Unfortunately, but predictably, the authors of the paper have not questioned the LDL approach. Instead, they fully accept that LDL does cause CVD. So, this this man must represent ‘a paradox’. They have phrased it thus:
‘Further efforts are underway to interrogate why our patient has escaped the damaging consequences of familial hypercholesterolemia and could inform future efforts in drug discovery and therapy development.’
To rephrase their statement. We know that high LDL causes CVD. This man has extremely high LDL, with no CVD, so something must be protecting him. I have an alternative, and much simpler explanation: LDL does not cause CVD. My explanation has the advantage that it fits the facts of this case perfectly, with no need to start looking for any alternative explanation.
And just in case you believe this is a single outlier, something never seen before or since. Let me introduce you to the Simon Broome registry, set up in the UK many years ago to study what happens to individuals diagnosed with familial hypercholesterolaemia (FH). It is the longest, if not the largest, study on FH in the world.
It has mainly been used as one of the pillars in support of the cholesterol hypothesis. However, when you start to look closely at it – fascinating things emerge. One of the most interesting is that people with FH have a lower than expected overall mortality rate – in comparison to the ‘normal’ population. Or, to put this another way. If you have FH, you live longer than the average person.
Even if we look at death from heart disease (those with FH have never been found to have an increased rate of stroke) we find that in the older population, the rate of death from Coronary Heart Disease (CHD) was actually lower than the surrounding population in some age groups.
For instance, in the male population aged 60 – 79 (who were CHD free on entry to the study) the rate of death from heart attacks was lower than the surrounding population. Not significantly, but it certainly was not higher.

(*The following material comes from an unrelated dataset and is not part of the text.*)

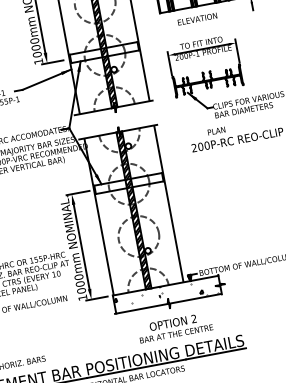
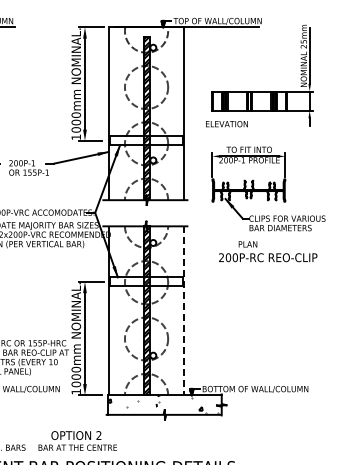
text: (197, 19) -> (226, 124), moved
line: (169, 203) -> (184, 310), solid -> dashed
text: (175, 327) -> (77, 440), moved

In fact, in the total male population aged 20 – 79 with FH, the rate of death from CHD was virtually identical to the surrounding population. Over a period of 13,717 years of observation, the expected number of fatal heart attacks was calculated to be 46. The actual observed number was 50.
In women, the expected number of heart attacks in the population aged 20 – 79 was 40, the actual number of observed fatal heart attacks was 40. Which means that FH was not found to be a risk factor for CHD in those enrolled in the study – who had no diagnosed heart disease prior to enrolment2.
Which represents, I suggest, another fully grown black swan. There you go. Two in one day.